NÉGOCIATIONS EN COURS AVEC LE DÉPARTEMENT

Mais le maire de secteur fait également état d’une seconde négociation en cours avec le département pour racheter une grande partie du parc et en faire un « parc urbain départemental de trois hectares, ouvert au public en lien avec le parc Infossi, aujourd’hui géré par la mairie de secteur ». Ce serait donc l’ensemble des terres situées à l’arrière de la bâtisse qui trouveraient ainsi une seconde vie publique, exception faire de la partie du parc qui entoure la bastide et le chalet. Le président de la fondation confirme l’existence de négociations avec le département et la métropole, sans rien préciser de leur avancée. « S’il y a une demande du département, elle sera étudiée et soumise au conseil d’administration de la fondation », se borne-t-il d’observer.
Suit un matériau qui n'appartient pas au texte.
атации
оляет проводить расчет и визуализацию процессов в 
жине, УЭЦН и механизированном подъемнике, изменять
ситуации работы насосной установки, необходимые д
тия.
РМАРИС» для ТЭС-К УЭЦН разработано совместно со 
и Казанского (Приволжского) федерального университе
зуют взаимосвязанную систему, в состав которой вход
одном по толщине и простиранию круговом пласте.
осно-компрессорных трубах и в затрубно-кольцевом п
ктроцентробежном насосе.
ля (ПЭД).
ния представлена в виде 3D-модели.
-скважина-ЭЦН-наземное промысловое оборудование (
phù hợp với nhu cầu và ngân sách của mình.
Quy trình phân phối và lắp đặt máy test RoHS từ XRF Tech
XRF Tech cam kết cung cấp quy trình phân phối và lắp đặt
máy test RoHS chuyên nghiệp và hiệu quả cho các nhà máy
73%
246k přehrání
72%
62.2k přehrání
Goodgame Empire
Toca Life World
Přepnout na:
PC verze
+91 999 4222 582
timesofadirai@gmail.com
Or, à regarder de près, le plan local d’urbanisme protège le site de plusieurs façons : la bâtisse fait l’objet d’une fiche au titre du bâti remarquable. Le parc apparaît en espace boisé classé. La majeure partie de la prairie est classée en « terrain cultivé à protéger ». Cette protection date de la mise en place du plan local d’urbanisme en 2014. À l’époque, la fondation s’était opposé du classement des terres agricoles pour se laisser la possibilité d’urbaniser une partie du site. Une remarque à laquelle le commissaire-enquêteur, chargé d’organiser l’enquête publique qui invite les citoyens à s’exprimer sur un projet, avait souscrit. La communauté urbaine était passée outre cette remarque en classant l’ensemble des éléments.
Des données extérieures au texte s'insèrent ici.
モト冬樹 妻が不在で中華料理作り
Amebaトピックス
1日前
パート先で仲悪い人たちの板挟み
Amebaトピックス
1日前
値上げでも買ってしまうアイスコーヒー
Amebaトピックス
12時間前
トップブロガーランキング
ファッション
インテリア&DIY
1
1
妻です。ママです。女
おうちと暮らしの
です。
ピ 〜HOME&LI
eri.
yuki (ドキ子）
TERRES DE COMPENSATION POUR LE BOULEVARD URBAIN SUD

À l’époque, il s’agissait de maintenir ces zones agricoles et naturelles en compensation de celles détruites par le passage du boulevard urbain Sud. À quelques battements d’ailes de palombe, le parc de la Mathilde va être amputé d’une large portion de verdure comme les jardins familiaux Joseph-Aiguier, situés à peine plus loin. L’endroit serait donc idéal pour relocaliser une partie de ces activités agricoles et de loisirs. « C’est la proposition que j’ai faite quand j’ai été élu à la mairie,  reprend le maire de secteur. Pour l’heure, les gens des jardins familiaux refusent l’idée et souhaitent être maintenus sur place ». La présidente du département et de la métropole a gelé cette partie du boulevard pour tenter de trouver un consensus avec les riverains.

Alors qu’il arpente sa pièce de terre où les derniers coquelicots mettent du rouge dans le vert, Jean-Louis Zurbuch fait la moue. Sa terre ne donne plus comme par le passé, du temps où l’eau brute de la Durance permettait une vraie irrigation. « S’ils veulent planter là, je leur souhaite bien du courage », glisse-t-il comme si le destin nourricier du lieu appartenait déjà au passé.